YOUR INSTRUCTIONS: Please return the lines below verbatim, beginning at the one that has "X51158449Y-61913621D01*" and stopping after the one that has "X51885733Y-59946585D01*", and add no other lines.

DATA UNDER STUDY:
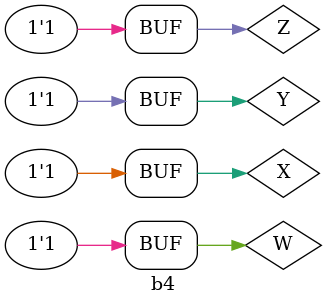
<source format=v>
module PoS (output S1, output S2, input X, Y, W, Z); // MAXTERMOS
// M 5 6 7
assign S1 = (X|~Y|W|Z) & (~X|Y|W|Z) & (~X|Y|W|~Z) & (~X|~Y|W|Z) & (~X|~Y|W|~Z);
assign S2 = W | ((~Y | Z) & ~X); 
endmodule // PoS

module b4;
reg X, Y, W, Z;
wire S1, S2;
// instancias
PoS POS1(S1, S2, X, Y, W, Z);
// valores iniciais
initial begin: start
X=1'bx; Y=1'bx; Z=1'bx; W=1'bx;// indefinidos
end
// parte principal
initial begin: main
// identificacao
$display("Produto da Soma");
// monitoramento
$display(" X  Y  W  Z =   nao_simpl\tsimpl");
$monitor("%2b %2b %2b %2b = \t  %2b  \t\t%2b", X, Y, W, Z, S1, S2);
// sinalizacao
#1 X=0; Y=0; W=0; Z=0;
#1 X=0; Y=0; W=0; Z=1;
#1 X=0; Y=0; W=1; Z=0;
#1 X=0; Y=0; W=1; Z=1;
#1 X=0; Y=1; W=0; Z=0;
#1 X=0; Y=1; W=0; Z=1;
#1 X=0; Y=1; W=1; Z=0;
#1 X=0; Y=1; W=1; Z=1;
#1 X=1; Y=0; W=0; Z=0;
#1 X=1; Y=0; W=0; Z=1;
#1 X=1; Y=0; W=1; Z=0;
#1 X=1; Y=0; W=1; Z=1;
#1 X=1; Y=1; W=0; Z=0;
#1 X=1; Y=1; W=0; Z=1;
#1 X=1; Y=1; W=1; Z=0;
#1 X=1; Y=1; W=1; Z=1;
end
endmodule // test_module
</source>
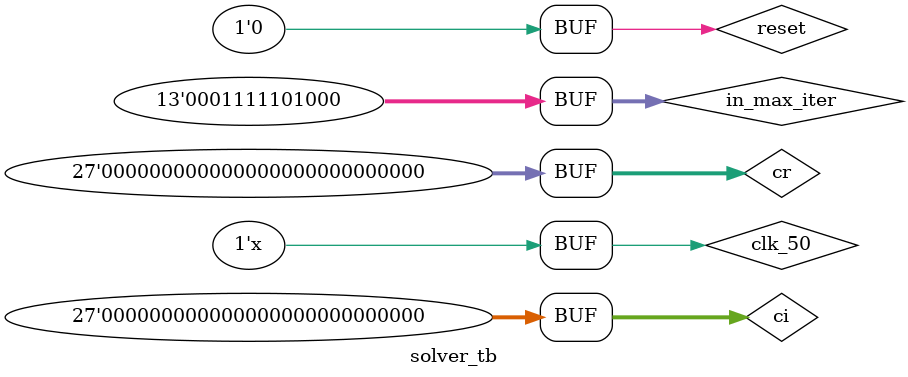
<source format=v>

module solver (

    input                clk, reset,
    input signed [26:0]  ci,
    input signed [26:0]  cr,
    input signed [12:0]  in_max_iter,

    // output signed [26:0] iout,
    // output signed [26:0] rout,
    output signed [12:0] out_iter,
    output reg           done_reg
); 

    // Compute modules

    reg signed [26:0]  zr_reg, zi_reg, zr_sqr_reg, zi_sqr_reg;
    reg                diverge_reg;
    reg         [12:0] counter_reg;

    wire signed [26:0] zr_reg_in, zi_reg_in, zr_sqr_reg_in, zi_sqr_reg_in;
    wire signed [26:0] z_magitude_sqr;
    wire                diverge_reg_in, done_reg_in;
    wire        [12:0] counter_reg_in;

    wire [26:0] zr_next_wire, zi_next_wire, zr_sqr_wire, zi_sqr_wire;
    next_zr _next_zr(
        .zr_sqr(zr_sqr_reg), 
        .zi_sqr(zi_sqr_reg),
        .cr(cr),
        .zr_next(zr_next_wire)
    );

    next_zi _next_zi(
        .zr(zr_reg), 
        .zi(zi_reg), 
        .ci(ci),
        .zi_next(zi_next_wire)
    );

    signed_mult _zr_sqr_mult(
        .out(zr_sqr_wire),
        .a(zr_reg_in),
        .b(zr_reg_in)
    );

    signed_mult _zi_sqr_mult(
        .out(zi_sqr_wire),
        .a(zi_reg_in),
        .b(zi_reg_in)
    );

    // always @(zr_next_wire or zi_next_wire or zr_sqr_wire or zi_sqr_wire) begin
    //     zr_reg_in =  zr_next_wire;
    //     zi_reg_in = zi_next_wire;
    //     zr_sqr_reg_in = zr_sqr_wire;
    //     zi_sqr_reg_in = zi_sqr_wire;
    // end

    assign z_magitude_sqr = zr_sqr_reg_in + zi_sqr_reg_in;

    assign out_iter = counter_reg;

    always @ (posedge clk) begin
        zr_reg <= zr_reg_in;
        zi_reg <= zi_reg_in;
        zr_sqr_reg <= zr_sqr_reg_in;
        zi_sqr_reg <= zi_sqr_reg_in;
        diverge_reg <= diverge_reg_in;
        counter_reg <= counter_reg_in;
        done_reg <= done_reg_in;
    end

    //======================================================================
    // State Update
    //======================================================================

    // Only two states/one cycle per iterations for three multipliers
    // STATE_INIT = 2'h0
    // STATE_ONE = 2'h1
    
    reg [2:0] state_reg; 

    always @ (posedge clk) begin

        if (reset)
            state_reg <= 2'h0;
        else begin
            state_reg <= state_reg;

            case (state_reg)

                2'h0   : state_reg <= 2'h1;
                2'h1   : 
                    if (counter_reg > in_max_iter || diverge_reg) 
                        state_reg <= 2'h2;
                    else 
                        state_reg <= 2'h1;
                2'h2   : state_reg <= 2'h2;
                default: state_reg <= 2'h0;

            endcase
        end
    end

    //======================================================================
    // State Outputs : combinational code
    //======================================================================

    always @ (posedge clk) begin
        //--------------------------------------------------------------------
        // STATE: STATE_INIT
        //--------------------------------------------------------------------

        if ( state_reg == 2'h0 ) begin
            zr_reg_in       = 0; 
            zi_reg_in       = 0;
            zr_sqr_reg_in   = 0; 
            zi_sqr_reg_in   = 0;
            counter_reg_in  = 0; 
            diverge_reg_in = 0; 
            done_reg_in     = 0; 
        end

        //--------------------------------------------------------------------
        // STATE: STATE_ONE
        //--------------------------------------------------------------------

        else if ( state_reg == 2'h1 ) begin
            // zr_reg_in ... are directly outputs of multipliers so no assignment here
            counter_reg_in = counter_reg + 1;
            done_reg_in    = 0; 
            diverge_reg_in = ( zr_reg_in >= 2 || zi_reg_in >=2 || z_magitude_sqr >= 4);
        end

        //--------------------------------------------------------------------
        // STATE: STATE_ONE
        //--------------------------------------------------------------------

        else if ( state_reg == 2'h2 ) begin 
            zr_reg_in       = 0; 
            zi_reg_in       = 0;
            zr_sqr_reg_in       = 0; 
            zi_sqr_reg_in       = 0;
            counter_reg_in      = counter_reg;
            diverge_reg_in      = diverge_reg; 
            done_reg_in         = 1;
        end

    end
endmodule 

module next_zr (
    input signed [26:0] zr_sqr, zi_sqr, cr,

    output signed [26:0] zr_next
);

    assign zr_next = zr_sqr - zi_sqr + cr;

endmodule

module next_zi (
    input signed [26:0] zr, zi, ci,

    output signed [26:0] zi_next 
);

    wire signed [26:0] mult_out;

    signed_mult _mult(
        .out(mult_out),
        .a(zr),
        .b(zi)
    );

    // always @(*) begin
    //     zi_next = (mult_out << 1) + ci;  
    // end

    assign zi_next = (mult_out << 1) + ci; 

endmodule 

`timescale 1ns/1ns
module solver_tb();

    reg clk_50, reset;
    reg [26:0] ci, cr;
    reg signed [12:0] in_max_iter;

    wire [12:0] out_iter;
    wire done_reg;

    //Initialize clock
    initial begin   
        clk_50 = 1'b0;
    end

    //Toggle the clocks
	always begin
		#10
		clk_50  = ~clk_50;
	end

    //Intialize and drive signals
	// initial begin
	// 	reset  = 1'b0;
	// 	#10 
	// 	reset  = 1'b1;
	// 	#30
	// 	reset  = 1'b0;
	// end


    initial begin
        ci = 0;
        cr = 0;
        in_max_iter = 13'd1000;
        reset  = 1'b0;
		#10 
		reset  = 1'b1;
		#30
		reset  = 1'b0;
        // #1500;

        // ci = 1 << 23;
        // cr = 1 << 23; // this is 1
        // reset  = 1'b0;
		// #10 
		// reset  = 1'b1;
		// #30
		// reset  = 1'b0;
        // #1500;

        // ci = 1 << 22; // 0.5
        // cr = 1 << 22;
        // reset  = 1'b0;
		// #10 
		// reset  = 1'b1;
		// #30
		// reset  = 1'b0;
        // #1500;
    end


    // Top level function

    solver DUT (
        .clk(clk_50),
        .reset(reset),
        .ci(ci),       
        .cr(cr),      
        .in_max_iter(in_max_iter),
        .out_iter(out_iter),
        .done_reg(done_reg)
    );

endmodule

</source>
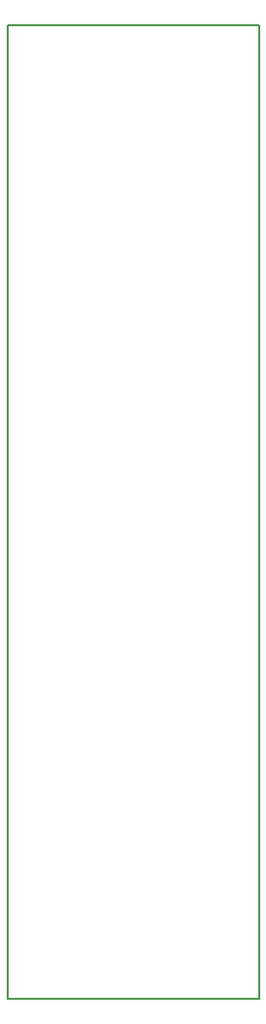
<source format=gko>
G04 Layer_Color=16711935*
%FSLAX43Y43*%
%MOMM*%
G71*
G01*
G75*
%ADD53C,0.200*%
D53*
X0Y0D02*
Y85000D01*
Y0D02*
X22000D01*
Y85000D01*
X0D02*
X22000D01*
M02*

</source>
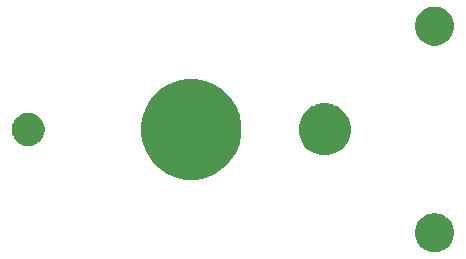
<source format=gbr>
G04 #@! TF.GenerationSoftware,KiCad,Pcbnew,5.1.5+dfsg1-2build2*
G04 #@! TF.CreationDate,2021-04-08T16:43:51-05:00*
G04 #@! TF.ProjectId,TT_GEAR_MOTOR_BRACKET,54545f47-4541-4525-9f4d-4f544f525f42,rev?*
G04 #@! TF.SameCoordinates,Original*
G04 #@! TF.FileFunction,Soldermask,Bot*
G04 #@! TF.FilePolarity,Negative*
%FSLAX46Y46*%
G04 Gerber Fmt 4.6, Leading zero omitted, Abs format (unit mm)*
G04 Created by KiCad (PCBNEW 5.1.5+dfsg1-2build2) date 2021-04-08 16:43:51*
%MOMM*%
%LPD*%
G04 APERTURE LIST*
%ADD10C,0.100000*%
G04 APERTURE END LIST*
D10*
G36*
X87175256Y-68391298D02*
G01*
X87281579Y-68412447D01*
X87582042Y-68536903D01*
X87852451Y-68717585D01*
X88082415Y-68947549D01*
X88263097Y-69217958D01*
X88387553Y-69518421D01*
X88451000Y-69837391D01*
X88451000Y-70162609D01*
X88387553Y-70481579D01*
X88263097Y-70782042D01*
X88082415Y-71052451D01*
X87852451Y-71282415D01*
X87582042Y-71463097D01*
X87281579Y-71587553D01*
X87175256Y-71608702D01*
X86962611Y-71651000D01*
X86637389Y-71651000D01*
X86424744Y-71608702D01*
X86318421Y-71587553D01*
X86017958Y-71463097D01*
X85747549Y-71282415D01*
X85517585Y-71052451D01*
X85336903Y-70782042D01*
X85212447Y-70481579D01*
X85149000Y-70162609D01*
X85149000Y-69837391D01*
X85212447Y-69518421D01*
X85336903Y-69217958D01*
X85517585Y-68947549D01*
X85747549Y-68717585D01*
X86017958Y-68536903D01*
X86318421Y-68412447D01*
X86424744Y-68391298D01*
X86637389Y-68349000D01*
X86962611Y-68349000D01*
X87175256Y-68391298D01*
G37*
G36*
X67029329Y-57080682D02*
G01*
X67439971Y-57162363D01*
X68213604Y-57482812D01*
X68909855Y-57948033D01*
X69501967Y-58540145D01*
X69967188Y-59236396D01*
X70287637Y-60010029D01*
X70451000Y-60831313D01*
X70451000Y-61668687D01*
X70287637Y-62489971D01*
X69967188Y-63263604D01*
X69501967Y-63959855D01*
X68909855Y-64551967D01*
X68213604Y-65017188D01*
X67439971Y-65337637D01*
X67029329Y-65419319D01*
X66618688Y-65501000D01*
X65781312Y-65501000D01*
X65370671Y-65419319D01*
X64960029Y-65337637D01*
X64186396Y-65017188D01*
X63490145Y-64551967D01*
X62898033Y-63959855D01*
X62432812Y-63263604D01*
X62112363Y-62489971D01*
X61949000Y-61668687D01*
X61949000Y-60831313D01*
X62112363Y-60010029D01*
X62432812Y-59236396D01*
X62898033Y-58540145D01*
X63490145Y-57948033D01*
X64186396Y-57482812D01*
X64960029Y-57162363D01*
X65370671Y-57080682D01*
X65781312Y-56999000D01*
X66618688Y-56999000D01*
X67029329Y-57080682D01*
G37*
G36*
X78142007Y-59133582D02*
G01*
X78390226Y-59236398D01*
X78542565Y-59299499D01*
X78903056Y-59540371D01*
X79209629Y-59846944D01*
X79318599Y-60010030D01*
X79450502Y-60207437D01*
X79616418Y-60607993D01*
X79701000Y-61033219D01*
X79701000Y-61466781D01*
X79616418Y-61892007D01*
X79450502Y-62292563D01*
X79450501Y-62292565D01*
X79209629Y-62653056D01*
X78903056Y-62959629D01*
X78542565Y-63200501D01*
X78542564Y-63200502D01*
X78542563Y-63200502D01*
X78142007Y-63366418D01*
X77716781Y-63451000D01*
X77283219Y-63451000D01*
X76857993Y-63366418D01*
X76457437Y-63200502D01*
X76457436Y-63200502D01*
X76457435Y-63200501D01*
X76096944Y-62959629D01*
X75790371Y-62653056D01*
X75549499Y-62292565D01*
X75549498Y-62292563D01*
X75383582Y-61892007D01*
X75299000Y-61466781D01*
X75299000Y-61033219D01*
X75383582Y-60607993D01*
X75549498Y-60207437D01*
X75681401Y-60010030D01*
X75790371Y-59846944D01*
X76096944Y-59540371D01*
X76457435Y-59299499D01*
X76609774Y-59236398D01*
X76857993Y-59133582D01*
X77283219Y-59049000D01*
X77716781Y-59049000D01*
X78142007Y-59133582D01*
G37*
G36*
X52718433Y-59884893D02*
G01*
X52808657Y-59902839D01*
X52914267Y-59946585D01*
X53063621Y-60008449D01*
X53065987Y-60010030D01*
X53293086Y-60161772D01*
X53488228Y-60356914D01*
X53590675Y-60510237D01*
X53641551Y-60586379D01*
X53747161Y-60841344D01*
X53801000Y-61112012D01*
X53801000Y-61387988D01*
X53747161Y-61658656D01*
X53641551Y-61913621D01*
X53641550Y-61913622D01*
X53488228Y-62143086D01*
X53293086Y-62338228D01*
X53139763Y-62440675D01*
X53063621Y-62491551D01*
X52914267Y-62553415D01*
X52808657Y-62597161D01*
X52718433Y-62615107D01*
X52537988Y-62651000D01*
X52262012Y-62651000D01*
X52081567Y-62615107D01*
X51991343Y-62597161D01*
X51885733Y-62553415D01*
X51736379Y-62491551D01*
X51660237Y-62440675D01*
X51506914Y-62338228D01*
X51311772Y-62143086D01*
X51158450Y-61913622D01*
X51158449Y-61913621D01*
X51052839Y-61658656D01*
X50999000Y-61387988D01*
X50999000Y-61112012D01*
X51052839Y-60841344D01*
X51158449Y-60586379D01*
X51209325Y-60510237D01*
X51311772Y-60356914D01*
X51506914Y-60161772D01*
X51734013Y-60010030D01*
X51736379Y-60008449D01*
X51885733Y-59946585D01*
X51991343Y-59902839D01*
X52081567Y-59884893D01*
X52262012Y-59849000D01*
X52537988Y-59849000D01*
X52718433Y-59884893D01*
G37*
G36*
X87175256Y-50891298D02*
G01*
X87281579Y-50912447D01*
X87582042Y-51036903D01*
X87852451Y-51217585D01*
X88082415Y-51447549D01*
X88263097Y-51717958D01*
X88387553Y-52018421D01*
X88451000Y-52337391D01*
X88451000Y-52662609D01*
X88387553Y-52981579D01*
X88263097Y-53282042D01*
X88082415Y-53552451D01*
X87852451Y-53782415D01*
X87582042Y-53963097D01*
X87281579Y-54087553D01*
X87175256Y-54108702D01*
X86962611Y-54151000D01*
X86637389Y-54151000D01*
X86424744Y-54108702D01*
X86318421Y-54087553D01*
X86017958Y-53963097D01*
X85747549Y-53782415D01*
X85517585Y-53552451D01*
X85336903Y-53282042D01*
X85212447Y-52981579D01*
X85149000Y-52662609D01*
X85149000Y-52337391D01*
X85212447Y-52018421D01*
X85336903Y-51717958D01*
X85517585Y-51447549D01*
X85747549Y-51217585D01*
X86017958Y-51036903D01*
X86318421Y-50912447D01*
X86424744Y-50891298D01*
X86637389Y-50849000D01*
X86962611Y-50849000D01*
X87175256Y-50891298D01*
G37*
M02*

</source>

RESPONSE TO THE EXERCISE:
X51158449Y-61913621D01*
X51052839Y-61658656D01*
X50999000Y-61387988D01*
X50999000Y-61112012D01*
X51052839Y-60841344D01*
X51158449Y-60586379D01*
X51209325Y-60510237D01*
X51311772Y-60356914D01*
X51506914Y-60161772D01*
X51734013Y-60010030D01*
X51736379Y-60008449D01*
X51885733Y-59946585D01*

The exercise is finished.